This version includes a detailed introductory annotation on how the book and the plot were created.
To say nothing of the supreme excellence of the dialogue, there is scarcely a page but has its little gem of exact and polished phrasing; scarcely a chapter which is not neatly opened or artistically ended ; while the whole book abounds in sentences over which the writer, it is plain, must have lingered with patient and loving craftsmanship. . . . Criticism has found little to condemn in the details of this capital novel. - Austin Dobson
Never was there a book written which has given more harmless pleasure to those who have come under its spell. As we open its pages, we bid adieu to a world of sordid cares and troublesome interests, and though we do not wander into fairy-land, for Miss Austen's world is always matter-of-fact, we do catch a breath of an air less severe than that which we habitually draw, and find, if not fairy-land, at least a touch of the lightness of fairy-land brought down to us. - Adolphus Alfred Jack.

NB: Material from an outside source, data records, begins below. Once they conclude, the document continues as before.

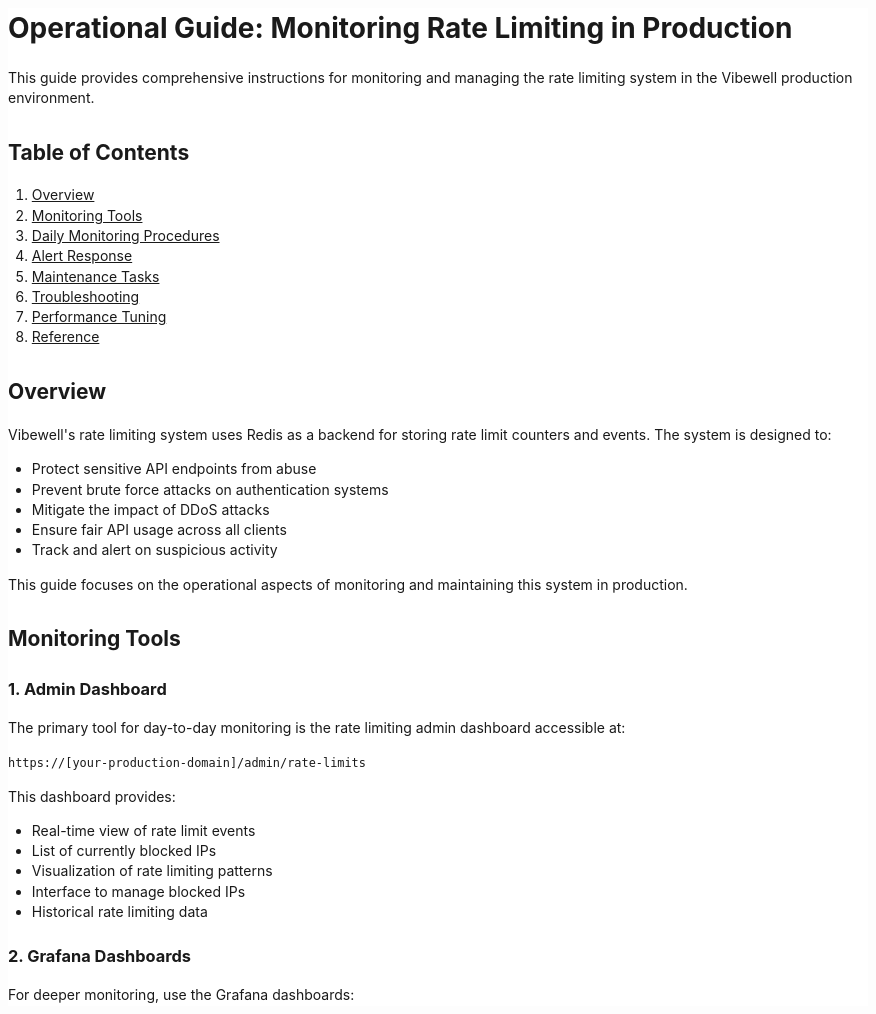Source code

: # Operational Guide: Monitoring Rate Limiting in Production

This guide provides comprehensive instructions for monitoring and managing the rate limiting system in the Vibewell production environment.

## Table of Contents

1. [Overview](#overview)
2. [Monitoring Tools](#monitoring-tools)
3. [Daily Monitoring Procedures](#daily-monitoring-procedures)
4. [Alert Response](#alert-response)
5. [Maintenance Tasks](#maintenance-tasks)
6. [Troubleshooting](#troubleshooting)
7. [Performance Tuning](#performance-tuning)
8. [Reference](#reference)

## Overview

Vibewell's rate limiting system uses Redis as a backend for storing rate limit counters and events. The system is designed to:

- Protect sensitive API endpoints from abuse
- Prevent brute force attacks on authentication systems
- Mitigate the impact of DDoS attacks
- Ensure fair API usage across all clients
- Track and alert on suspicious activity

This guide focuses on the operational aspects of monitoring and maintaining this system in production.

## Monitoring Tools

### 1. Admin Dashboard

The primary tool for day-to-day monitoring is the rate limiting admin dashboard accessible at:

```
https://[your-production-domain]/admin/rate-limits
```

This dashboard provides:

- Real-time view of rate limit events
- List of currently blocked IPs
- Visualization of rate limiting patterns
- Interface to manage blocked IPs
- Historical rate limiting data

### 2. Grafana Dashboards

For deeper monitoring, use the Grafana dashboards:
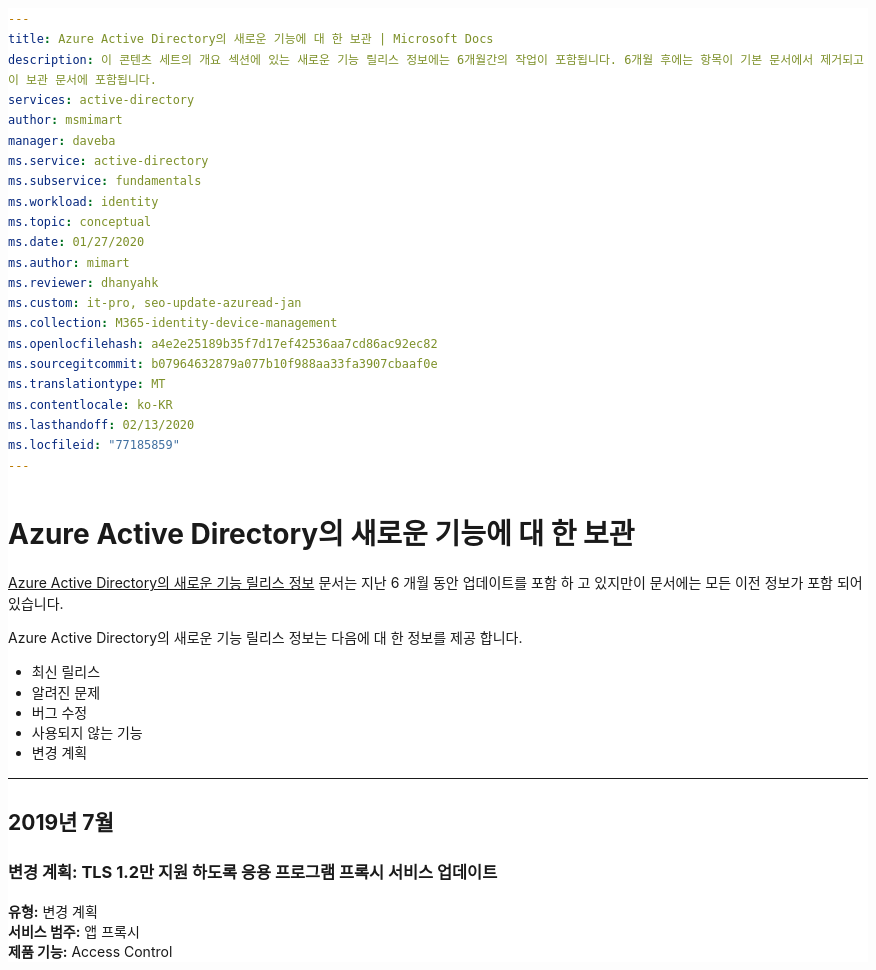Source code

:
 ```yaml
---
title: Azure Active Directory의 새로운 기능에 대 한 보관 | Microsoft Docs
description: 이 콘텐츠 세트의 개요 섹션에 있는 새로운 기능 릴리스 정보에는 6개월간의 작업이 포함됩니다. 6개월 후에는 항목이 기본 문서에서 제거되고 이 보관 문서에 포함됩니다.
services: active-directory
author: msmimart
manager: daveba
ms.service: active-directory
ms.subservice: fundamentals
ms.workload: identity
ms.topic: conceptual
ms.date: 01/27/2020
ms.author: mimart
ms.reviewer: dhanyahk
ms.custom: it-pro, seo-update-azuread-jan
ms.collection: M365-identity-device-management
ms.openlocfilehash: a4e2e25189b35f7d17ef42536aa7cd86ac92ec82
ms.sourcegitcommit: b07964632879a077b10f988aa33fa3907cbaaf0e
ms.translationtype: MT
ms.contentlocale: ko-KR
ms.lasthandoff: 02/13/2020
ms.locfileid: "77185859"
---
```

# <a name="archive-for-whats-new-in-azure-active-directory"></a>Azure Active Directory의 새로운 기능에 대 한 보관

[Azure Active Directory의 새로운 기능 릴리스 정보](whats-new.md) 문서는 지난 6 개월 동안 업데이트를 포함 하 고 있지만이 문서에는 모든 이전 정보가 포함 되어 있습니다.

Azure Active Directory의 새로운 기능 릴리스 정보는 다음에 대 한 정보를 제공 합니다.

- 최신 릴리스
- 알려진 문제
- 버그 수정
- 사용되지 않는 기능
- 변경 계획

---

## <a name="july-2019"></a>2019년 7월

### <a name="plan-for-change-application-proxy-service-update-to-support-only-tls-12"></a>변경 계획: TLS 1.2만 지원 하도록 응용 프로그램 프록시 서비스 업데이트

**유형:** 변경 계획  
**서비스 범주:** 앱 프록시  
**제품 기능:** Access Control
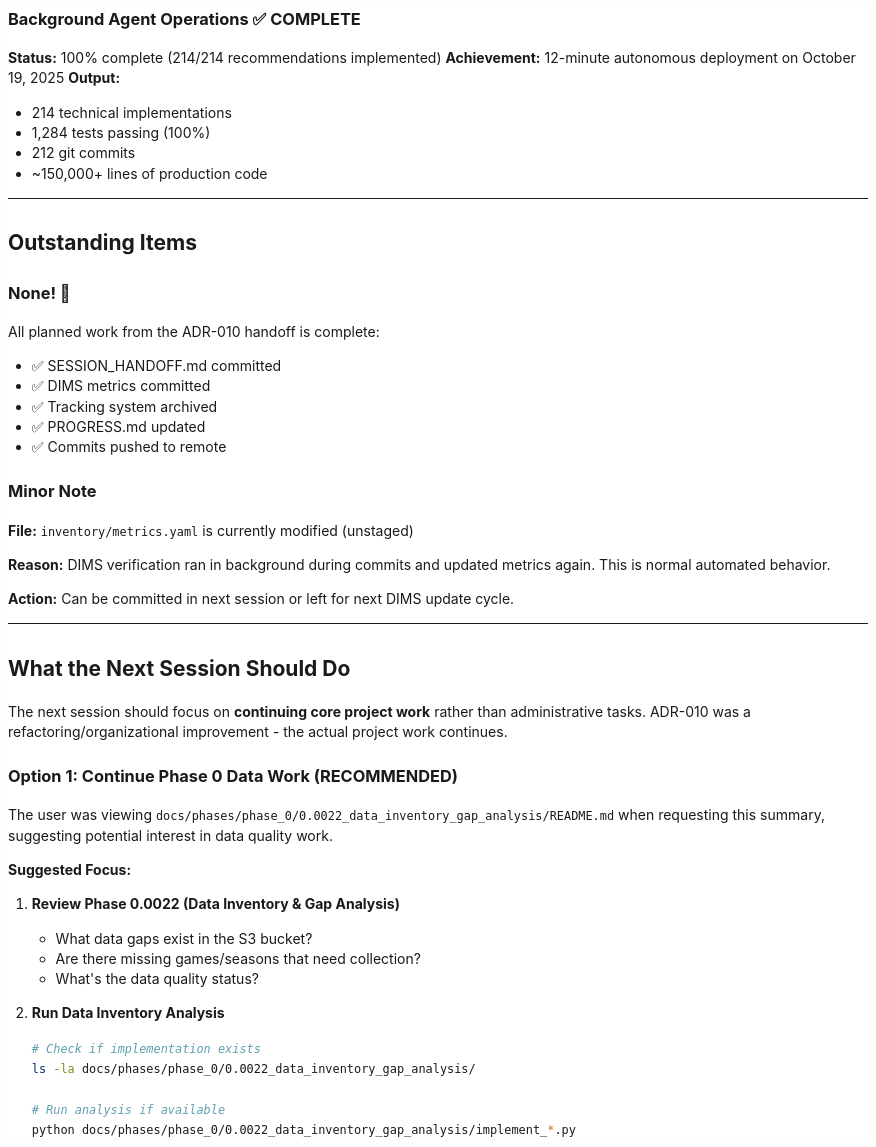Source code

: ### Background Agent Operations ✅ COMPLETE
**Status:** 100% complete (214/214 recommendations implemented)
**Achievement:** 12-minute autonomous deployment on October 19, 2025
**Output:**
- 214 technical implementations
- 1,284 tests passing (100%)
- 212 git commits
- ~150,000+ lines of production code

---

## Outstanding Items

### None! 🎉

All planned work from the ADR-010 handoff is complete:
- ✅ SESSION_HANDOFF.md committed
- ✅ DIMS metrics committed
- ✅ Tracking system archived
- ✅ PROGRESS.md updated
- ✅ Commits pushed to remote

### Minor Note

**File:** `inventory/metrics.yaml` is currently modified (unstaged)

**Reason:** DIMS verification ran in background during commits and updated metrics again. This is normal automated behavior.

**Action:** Can be committed in next session or left for next DIMS update cycle.

---

## What the Next Session Should Do

The next session should focus on **continuing core project work** rather than administrative tasks. ADR-010 was a refactoring/organizational improvement - the actual project work continues.

### Option 1: Continue Phase 0 Data Work (RECOMMENDED)

The user was viewing `docs/phases/phase_0/0.0022_data_inventory_gap_analysis/README.md` when requesting this summary, suggesting potential interest in data quality work.

**Suggested Focus:**
1. **Review Phase 0.0022 (Data Inventory & Gap Analysis)**
   - What data gaps exist in the S3 bucket?
   - Are there missing games/seasons that need collection?
   - What's the data quality status?

2. **Run Data Inventory Analysis**
   ```bash
   # Check if implementation exists
   ls -la docs/phases/phase_0/0.0022_data_inventory_gap_analysis/

   # Run analysis if available
   python docs/phases/phase_0/0.0022_data_inventory_gap_analysis/implement_*.py
   ```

"Pride and Prejudice'' is realistic in its narrowness of scope, in its lack of complicated plot, and in that it sets forth clearly and fully a limited section of life. It attempts to hold up no ideals ; it deals for the most part with middle-class people ; it has in it no literary atmosphere suggested either by the characters or by the apthor's allusions. And yet one forgets that he is reading a book ; he feels as if he were making a visit among people in whom he had a human interest. He finds himself scheming with the fond mother in her matchmaking interests for her daughters five. - Charity Dye.